[Stored data entries]
==========

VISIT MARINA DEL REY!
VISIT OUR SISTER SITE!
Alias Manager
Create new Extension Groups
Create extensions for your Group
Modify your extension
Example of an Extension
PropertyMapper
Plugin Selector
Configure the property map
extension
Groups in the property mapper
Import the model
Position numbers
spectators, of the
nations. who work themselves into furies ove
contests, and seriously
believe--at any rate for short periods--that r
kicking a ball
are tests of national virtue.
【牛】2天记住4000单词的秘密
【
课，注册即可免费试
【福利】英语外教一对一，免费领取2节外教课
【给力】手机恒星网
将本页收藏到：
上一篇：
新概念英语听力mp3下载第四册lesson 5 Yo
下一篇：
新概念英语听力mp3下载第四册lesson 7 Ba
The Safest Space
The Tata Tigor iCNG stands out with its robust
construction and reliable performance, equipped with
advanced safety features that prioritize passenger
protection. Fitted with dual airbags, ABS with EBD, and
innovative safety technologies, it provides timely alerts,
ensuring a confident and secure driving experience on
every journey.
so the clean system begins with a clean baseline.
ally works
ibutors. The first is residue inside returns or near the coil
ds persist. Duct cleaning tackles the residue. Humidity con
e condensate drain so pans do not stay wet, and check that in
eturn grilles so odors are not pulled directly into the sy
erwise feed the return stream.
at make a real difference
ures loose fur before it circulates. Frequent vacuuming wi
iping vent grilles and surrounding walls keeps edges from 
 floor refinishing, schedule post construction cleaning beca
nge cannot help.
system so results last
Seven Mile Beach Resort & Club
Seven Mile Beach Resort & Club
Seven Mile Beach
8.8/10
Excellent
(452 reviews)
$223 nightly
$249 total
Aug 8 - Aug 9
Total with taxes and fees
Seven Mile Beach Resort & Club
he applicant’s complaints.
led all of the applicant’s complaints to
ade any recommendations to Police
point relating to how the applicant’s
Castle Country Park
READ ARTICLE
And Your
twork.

==========

- PROBLEM TO WORK ON
Check the data for the word "cleaning" and pull out the lines that have it.

- ANSWER TO THIS EXERCISE
ds persist. Duct cleaning tackles the residue. Humidity con
 floor refinishing, schedule post construction cleaning beca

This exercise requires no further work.